_Work request_
Pull out each line of the records below that contains the word "above", copying the lines in full.

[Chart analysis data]
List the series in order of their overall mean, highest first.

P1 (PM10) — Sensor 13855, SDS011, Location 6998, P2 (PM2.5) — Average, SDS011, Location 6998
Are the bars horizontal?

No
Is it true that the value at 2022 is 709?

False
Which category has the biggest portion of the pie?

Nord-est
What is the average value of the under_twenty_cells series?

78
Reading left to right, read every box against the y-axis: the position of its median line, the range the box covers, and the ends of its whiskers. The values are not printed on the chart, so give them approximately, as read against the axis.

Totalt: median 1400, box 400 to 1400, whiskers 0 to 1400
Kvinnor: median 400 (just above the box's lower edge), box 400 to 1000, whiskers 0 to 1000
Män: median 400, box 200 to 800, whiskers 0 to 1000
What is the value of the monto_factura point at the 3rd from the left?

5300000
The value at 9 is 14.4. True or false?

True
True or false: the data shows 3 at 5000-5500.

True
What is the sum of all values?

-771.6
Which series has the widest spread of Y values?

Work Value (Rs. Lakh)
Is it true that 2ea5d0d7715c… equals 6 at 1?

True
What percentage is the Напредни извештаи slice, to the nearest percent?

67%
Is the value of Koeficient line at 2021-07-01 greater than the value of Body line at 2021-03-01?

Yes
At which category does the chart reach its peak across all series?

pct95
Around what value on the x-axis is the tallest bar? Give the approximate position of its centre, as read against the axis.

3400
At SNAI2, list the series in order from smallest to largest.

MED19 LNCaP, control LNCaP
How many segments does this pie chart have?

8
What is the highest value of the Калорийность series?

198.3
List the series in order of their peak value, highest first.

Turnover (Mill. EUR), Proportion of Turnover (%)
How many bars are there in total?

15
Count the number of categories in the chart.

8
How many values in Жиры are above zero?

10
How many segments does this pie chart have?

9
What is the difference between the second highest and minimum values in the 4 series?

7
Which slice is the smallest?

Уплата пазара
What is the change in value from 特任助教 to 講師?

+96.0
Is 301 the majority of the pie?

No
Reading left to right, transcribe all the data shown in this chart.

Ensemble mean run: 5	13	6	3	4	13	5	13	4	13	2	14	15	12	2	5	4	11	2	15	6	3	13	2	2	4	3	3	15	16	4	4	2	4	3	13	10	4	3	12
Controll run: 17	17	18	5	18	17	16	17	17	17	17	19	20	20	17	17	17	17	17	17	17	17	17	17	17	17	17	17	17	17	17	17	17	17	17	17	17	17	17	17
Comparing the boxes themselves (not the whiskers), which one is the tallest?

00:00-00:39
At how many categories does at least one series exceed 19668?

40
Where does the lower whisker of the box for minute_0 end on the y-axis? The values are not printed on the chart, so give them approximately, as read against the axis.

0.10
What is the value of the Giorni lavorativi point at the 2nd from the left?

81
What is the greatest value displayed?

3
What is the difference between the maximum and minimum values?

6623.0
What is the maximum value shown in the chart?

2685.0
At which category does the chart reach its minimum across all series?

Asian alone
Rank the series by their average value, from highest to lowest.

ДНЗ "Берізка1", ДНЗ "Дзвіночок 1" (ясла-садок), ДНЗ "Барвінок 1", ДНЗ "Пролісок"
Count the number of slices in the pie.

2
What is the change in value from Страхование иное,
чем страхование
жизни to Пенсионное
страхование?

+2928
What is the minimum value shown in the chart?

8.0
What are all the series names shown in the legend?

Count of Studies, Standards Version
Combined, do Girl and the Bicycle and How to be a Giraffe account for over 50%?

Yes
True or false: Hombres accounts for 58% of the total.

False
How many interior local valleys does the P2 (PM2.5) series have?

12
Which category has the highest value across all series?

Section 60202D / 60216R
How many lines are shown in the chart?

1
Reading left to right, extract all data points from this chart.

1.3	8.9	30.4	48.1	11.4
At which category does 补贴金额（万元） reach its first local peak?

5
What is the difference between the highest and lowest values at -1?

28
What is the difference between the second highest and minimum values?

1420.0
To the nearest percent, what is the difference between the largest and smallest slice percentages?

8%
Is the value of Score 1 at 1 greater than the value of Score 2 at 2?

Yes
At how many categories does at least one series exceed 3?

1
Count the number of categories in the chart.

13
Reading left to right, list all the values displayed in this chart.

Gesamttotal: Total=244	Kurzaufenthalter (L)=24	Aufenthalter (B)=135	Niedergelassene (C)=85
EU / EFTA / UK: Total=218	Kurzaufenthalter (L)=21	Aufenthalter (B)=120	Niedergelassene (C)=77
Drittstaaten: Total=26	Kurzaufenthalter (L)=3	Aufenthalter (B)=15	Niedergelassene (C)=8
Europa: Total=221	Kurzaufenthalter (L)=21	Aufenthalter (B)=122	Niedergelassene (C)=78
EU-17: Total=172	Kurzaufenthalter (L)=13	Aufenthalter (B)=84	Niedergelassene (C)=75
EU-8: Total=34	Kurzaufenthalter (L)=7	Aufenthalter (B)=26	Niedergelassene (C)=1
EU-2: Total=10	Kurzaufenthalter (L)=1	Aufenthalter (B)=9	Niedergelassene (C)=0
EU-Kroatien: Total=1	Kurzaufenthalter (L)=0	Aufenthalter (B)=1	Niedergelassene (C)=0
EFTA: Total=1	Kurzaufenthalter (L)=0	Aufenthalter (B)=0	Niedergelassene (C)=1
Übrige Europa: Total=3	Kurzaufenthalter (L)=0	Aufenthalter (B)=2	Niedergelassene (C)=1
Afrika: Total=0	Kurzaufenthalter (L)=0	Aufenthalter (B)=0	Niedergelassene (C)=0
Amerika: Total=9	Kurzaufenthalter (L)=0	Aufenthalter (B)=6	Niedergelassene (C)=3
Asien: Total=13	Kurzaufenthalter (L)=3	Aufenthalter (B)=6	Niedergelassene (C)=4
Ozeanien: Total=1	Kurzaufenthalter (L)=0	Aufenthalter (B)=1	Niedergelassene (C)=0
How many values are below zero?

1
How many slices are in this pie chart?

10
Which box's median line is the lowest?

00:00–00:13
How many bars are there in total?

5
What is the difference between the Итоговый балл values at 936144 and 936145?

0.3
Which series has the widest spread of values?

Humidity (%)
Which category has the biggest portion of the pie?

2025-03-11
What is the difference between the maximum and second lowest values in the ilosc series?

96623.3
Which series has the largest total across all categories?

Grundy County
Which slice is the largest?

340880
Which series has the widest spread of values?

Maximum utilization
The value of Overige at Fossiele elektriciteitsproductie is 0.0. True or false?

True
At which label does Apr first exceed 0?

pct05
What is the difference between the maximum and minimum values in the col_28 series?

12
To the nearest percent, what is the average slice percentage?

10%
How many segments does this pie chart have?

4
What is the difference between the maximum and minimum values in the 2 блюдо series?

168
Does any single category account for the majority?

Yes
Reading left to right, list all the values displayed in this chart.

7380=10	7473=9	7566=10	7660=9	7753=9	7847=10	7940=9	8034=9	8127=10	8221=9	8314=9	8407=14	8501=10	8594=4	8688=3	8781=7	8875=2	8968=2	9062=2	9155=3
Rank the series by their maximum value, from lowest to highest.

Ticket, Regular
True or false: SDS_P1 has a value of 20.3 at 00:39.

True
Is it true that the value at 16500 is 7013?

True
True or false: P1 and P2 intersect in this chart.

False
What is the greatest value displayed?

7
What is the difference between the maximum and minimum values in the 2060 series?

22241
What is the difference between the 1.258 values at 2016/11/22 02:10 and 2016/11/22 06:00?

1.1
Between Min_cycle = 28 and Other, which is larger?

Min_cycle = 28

_Solution to the problem_
Kvinnor: median 400 (just above the box's lower edge), box 400 to 1000, whiskers 0 to 1000
How many values in Жиры are above zero?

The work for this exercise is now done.